(AIM OF THE TASK) The answer is the full listing restated exactly, without any pictures.

▼

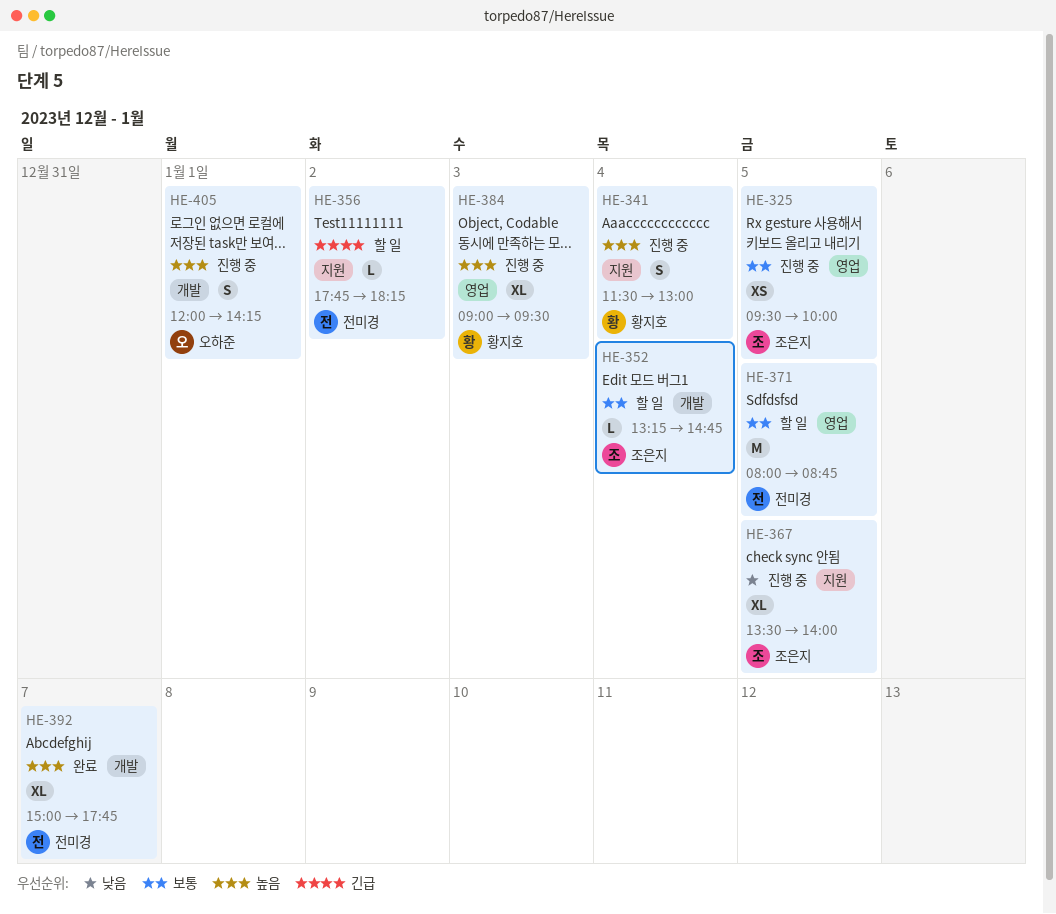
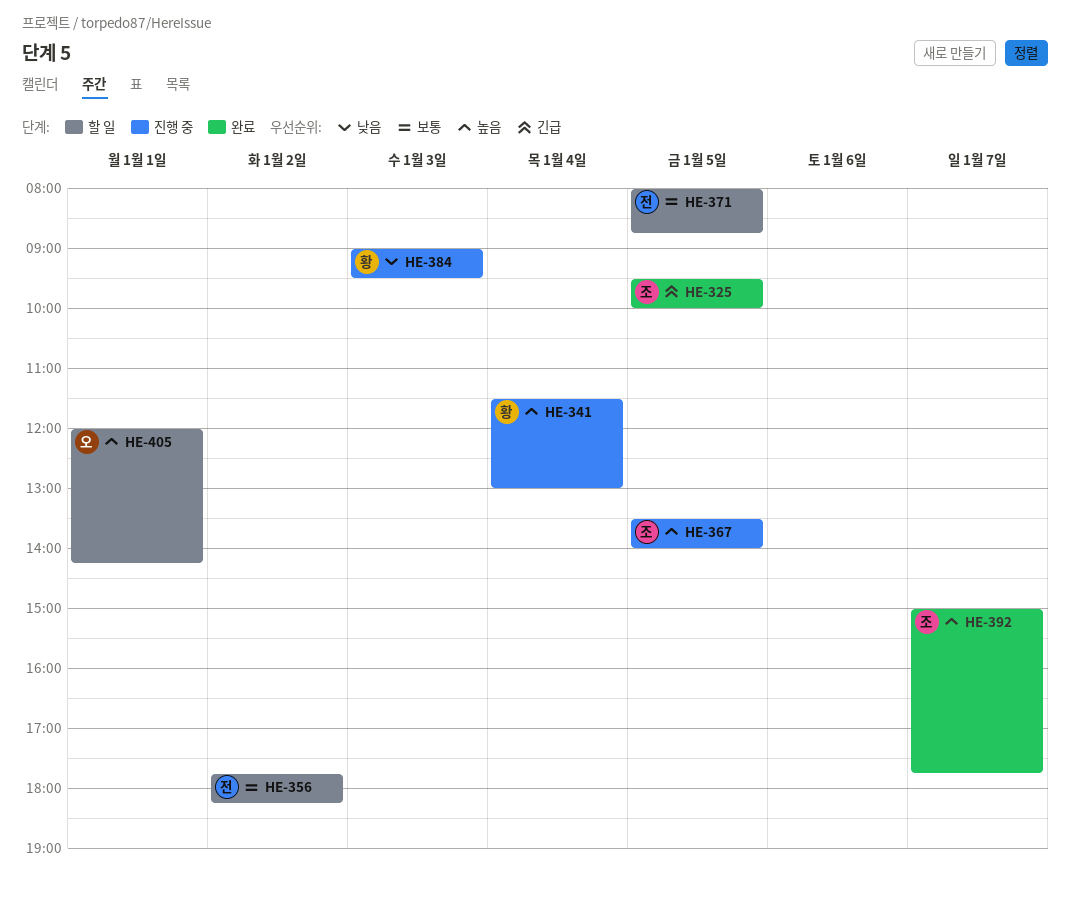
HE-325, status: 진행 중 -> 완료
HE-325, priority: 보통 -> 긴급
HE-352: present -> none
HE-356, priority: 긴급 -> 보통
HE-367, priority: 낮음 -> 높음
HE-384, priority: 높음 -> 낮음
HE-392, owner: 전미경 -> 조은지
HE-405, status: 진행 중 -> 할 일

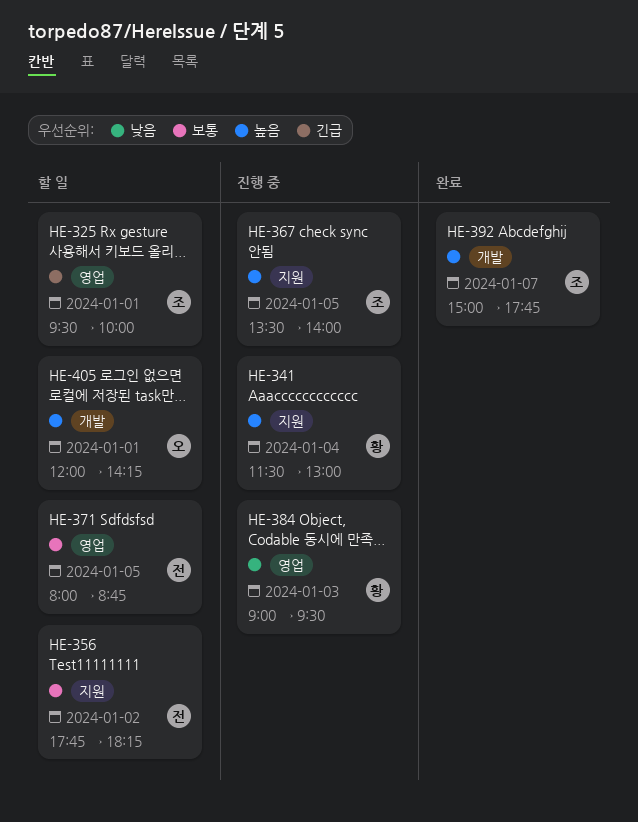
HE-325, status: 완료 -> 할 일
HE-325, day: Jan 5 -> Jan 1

▲

(ANSWER AREA)
HE-325, status: 진행 중 -> 완료
HE-325, priority: 보통 -> 긴급
HE-352: present -> none
HE-356, priority: 긴급 -> 보통
HE-367, priority: 낮음 -> 높음
HE-384, priority: 높음 -> 낮음
HE-392, owner: 전미경 -> 조은지
HE-405, status: 진행 중 -> 할 일

HE-325, status: 완료 -> 할 일
HE-325, day: Jan 5 -> Jan 1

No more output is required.